> _Data to use_
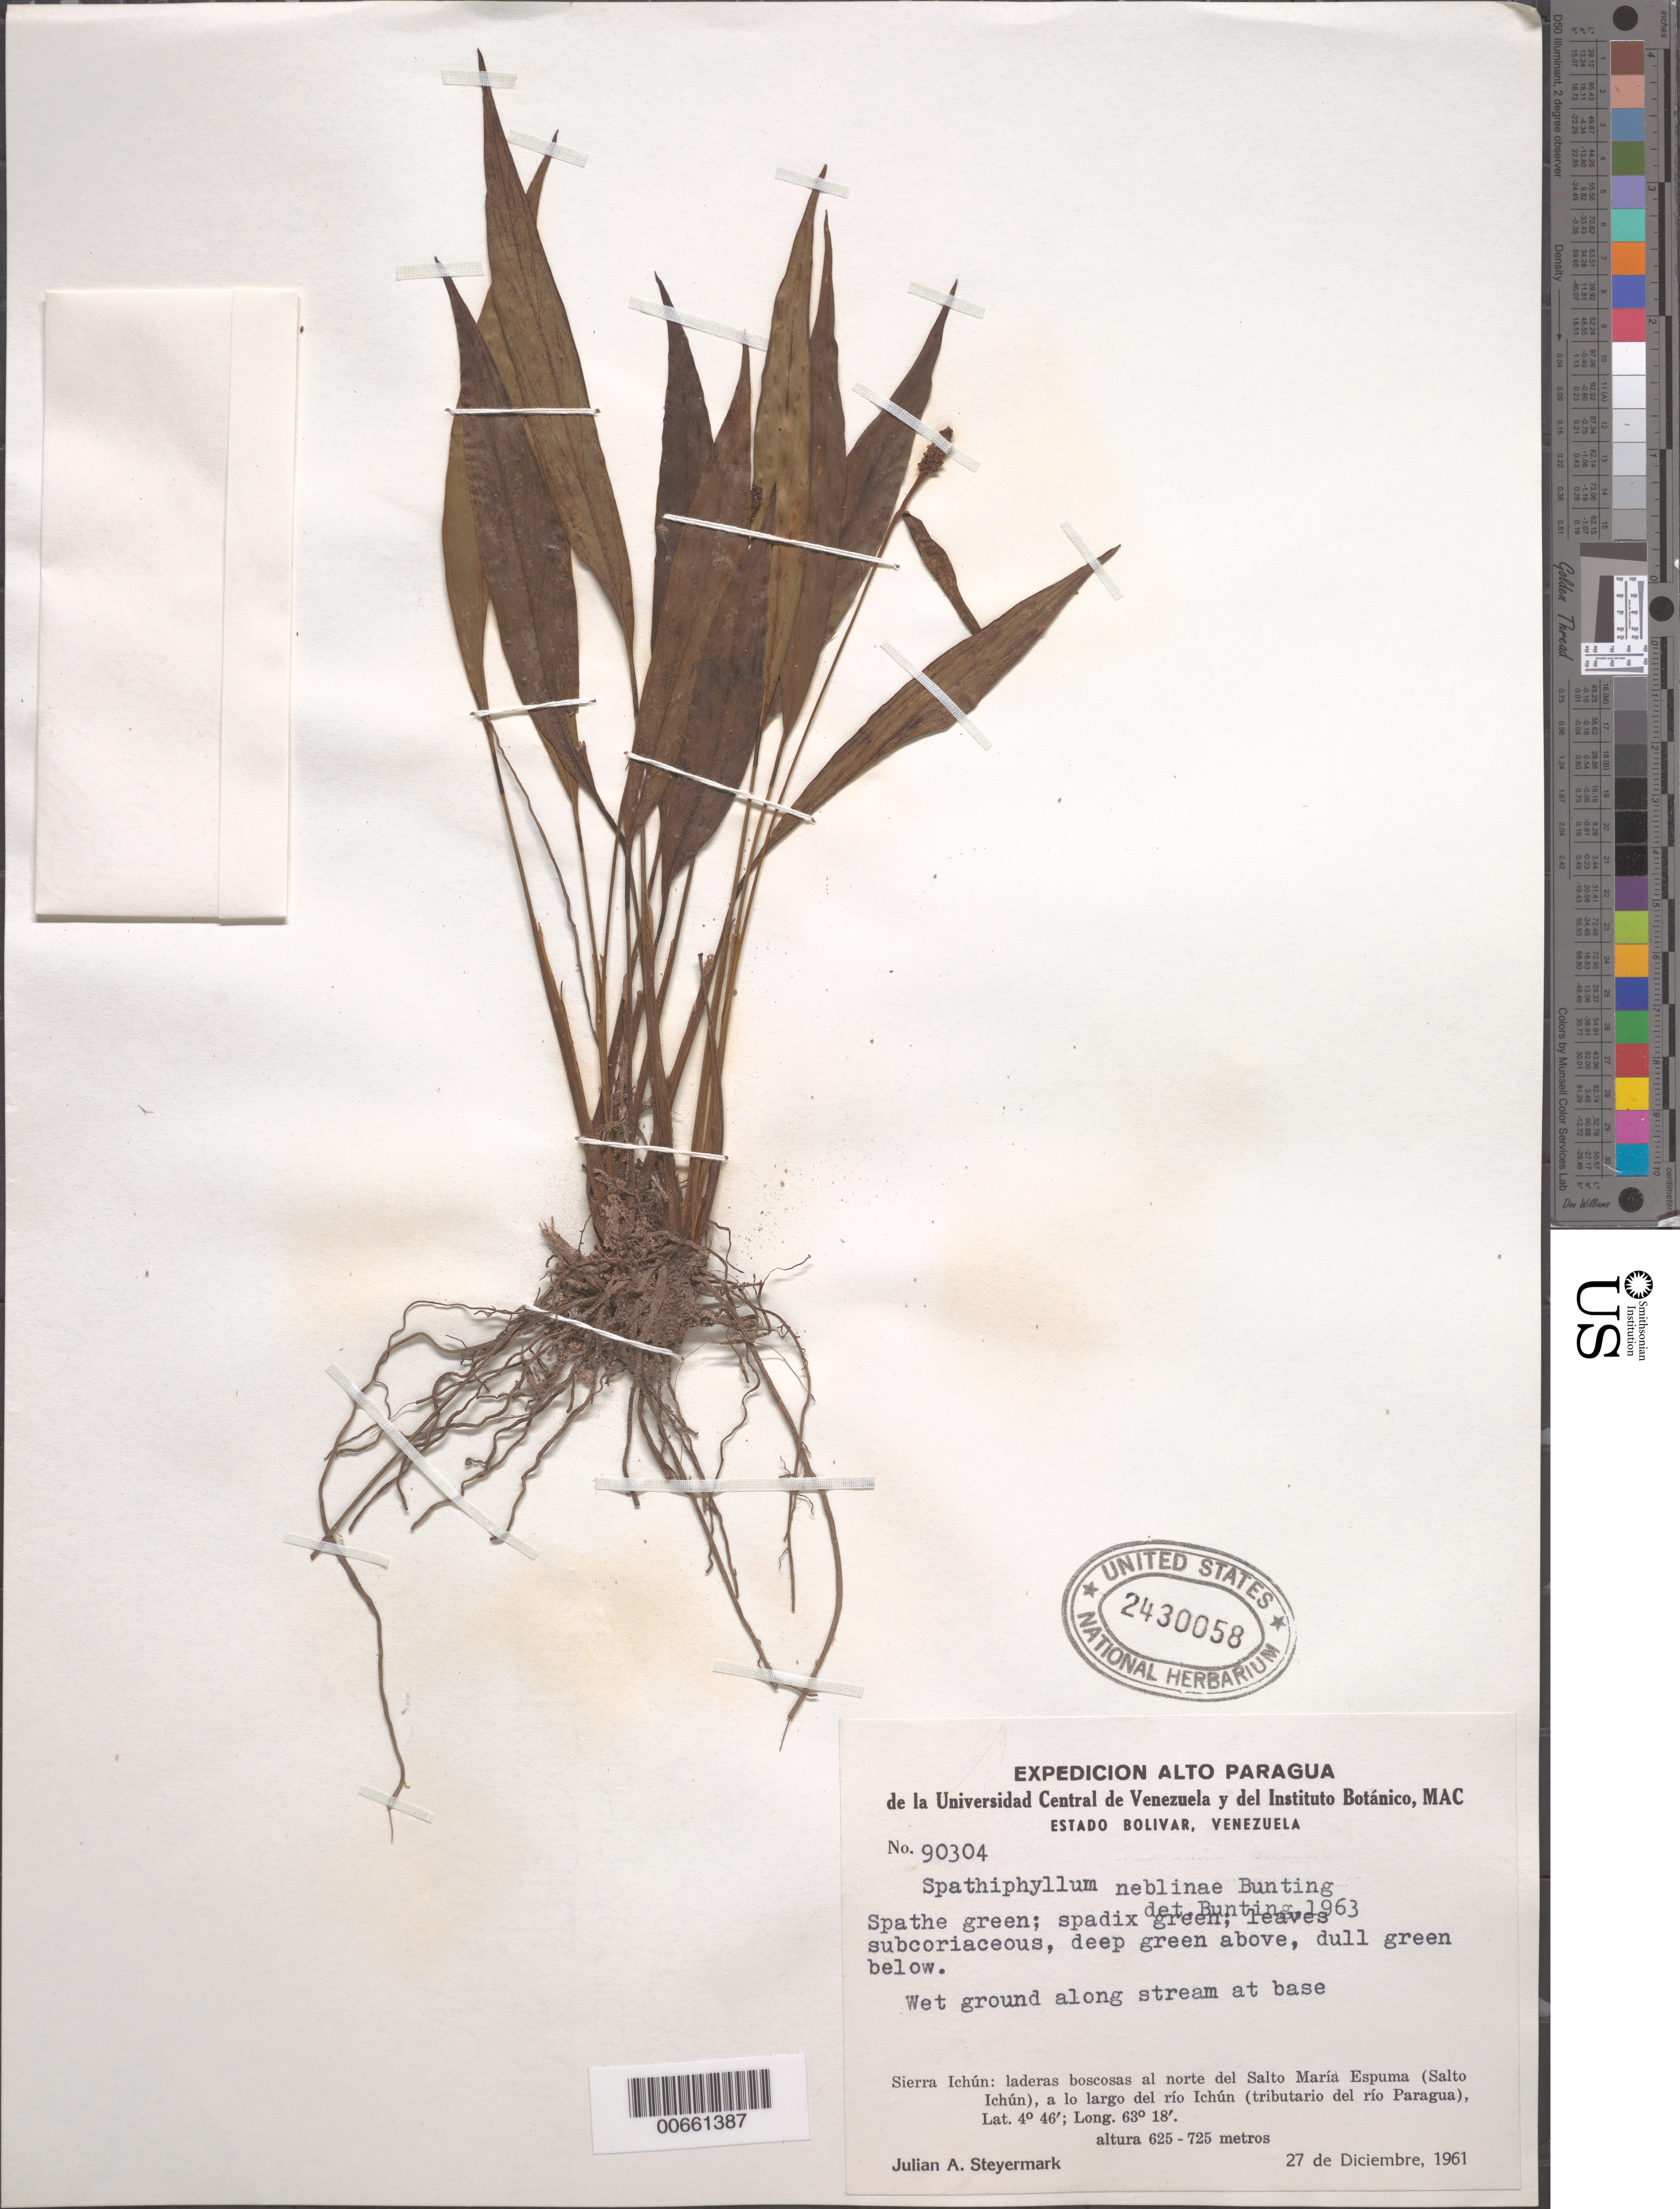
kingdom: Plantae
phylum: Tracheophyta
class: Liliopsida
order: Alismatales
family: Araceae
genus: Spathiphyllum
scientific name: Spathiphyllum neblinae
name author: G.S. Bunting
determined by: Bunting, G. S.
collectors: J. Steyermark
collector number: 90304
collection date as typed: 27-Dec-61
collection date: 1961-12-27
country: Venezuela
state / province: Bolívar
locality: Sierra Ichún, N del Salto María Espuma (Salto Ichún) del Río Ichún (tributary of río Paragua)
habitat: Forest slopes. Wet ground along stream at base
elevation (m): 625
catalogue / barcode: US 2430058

> _Task details_
Please pick out every line in the entries above that contains the word "collection", and copy each one.

> _Full response_
collection date as typed: 27-Dec-61
collection date: 1961-12-27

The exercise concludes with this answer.